**REQUIRED TASKS:**
[A] What stage play is Beasts of the Southern Wild based on, according to the film review?
[B] Carry on the review of Beasts of the Southern Wild from its last sentence.

**PASSAGE TO READ:**

▼▼▼

Beasts of the Southern Wild (Benh Zeitlin)

Hushpuppy.

As far as back as I can remember, there's always that one 'Sundance' film that gets a token Oscar nod for 'Best Picture' every year. But naturally, it usually does not have any chance of winning despite the fact that it is often far superior to half of its competition. For me, that's the Oscars subtly telling the independent film scene that "that's as far as you can go". Such is the case for "Beasts of the Southern Wild", a quasi-fantasy, coming-of-age film that really isn't (based on the stage play "Juicy and Delicious" by Lucy Alibar). 
     
With some sheds of "Pan's Labyrinth" in how it has seamlessly enjoined both fantasy and reality in a single continuum, the film is certainly quite refreshing and original. Being a film that's really quite hard to describe, just imagine this: What if a less cynical Werner Herzog and a less abstract Terrence Malick decide to team up and co-direct a children's film? Can you picture it? It's with a kind of profound narration and transcendental music, right? Yeah, that's pretty much how "Beasts of the Southern Wild" looks and feels like. 
     
For a film whose visuals rely heavily on images of poverty and semi-submerged squalor, "Beasts of the Southern Wilds" surprisingly lacks any embedded social messages. Instead, what the film has done is substitute a potentially pedestrian tackling of poverty with a completely unique exploration of innocence and pride that's finely fitted within an engrossing, quasi-magical atmosphere.

▲▲▲

[Extracted page text data]
▼▼▼

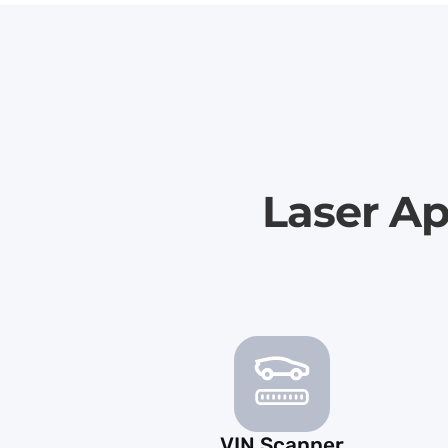
Laser A
VIN Scanner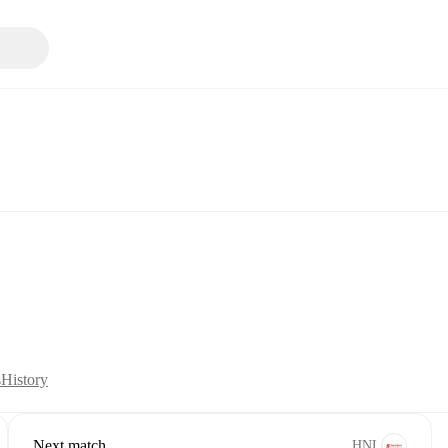
s
History
Next match
HNL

▲▲▲

**PER-TASK ANSWERS:**
[A] It is based on the stage play "Juicy and Delicious" by Lucy Alibar.

[B]
     
Throughout the film, there's a relatively fascinating establishment of the return of the aurochs, an ancient group of giant wild boars that has lived millions of years ago, presumably for a kind of reckoning. But to first set the record straight, aurochs are actually direct ancestors of the modern cattle and not of wild boars, which is quite puzzling to me as to why the makers of the film did not fully rename the creature instead. But at this point, we do not care anymore because one, the film is utterly justified in this aspect because it is structured within a reality of its own, and two, because the film has a far more important angle to cover, and that is the roller coaster relationship between Hushpuppy (Quvenzhané Wallis) and his hot-headed father Wink (Dwight Henry). 
     
Together, both characters, thanks to Benh Zietlin's involving direction and both actors' heart-aching performances (Dwight Henry should have received an Oscar nod for Best Supporting Actor. Am I asking for too much?), dance in the rhythm of great dramatic chemistry without really trying hard to do so, all while the film's more fantastical nature unravels quite masterfully on the side. But then again, the very same 'fantasy elements' that have been laid down piece by piece with such care is the very same aspect that has quite disappointed me. For a person who has expected an equal distribution of both fantasy and reality, I ended up asking for more from the former. But if you come to think of it, the presence of the aurochs in the film is never intended to be quite literal just like how Aslan in the "Chronicles of Narnia" is. What it actually is, at least in my view, is a mountainously symbolic representation of Hushpuppy's ultimate 'test' before she can actually, as what the plot summary states, 'learn the way of courage and love', and it's quite effective because it gives the film a heightened sense of mythological resonance.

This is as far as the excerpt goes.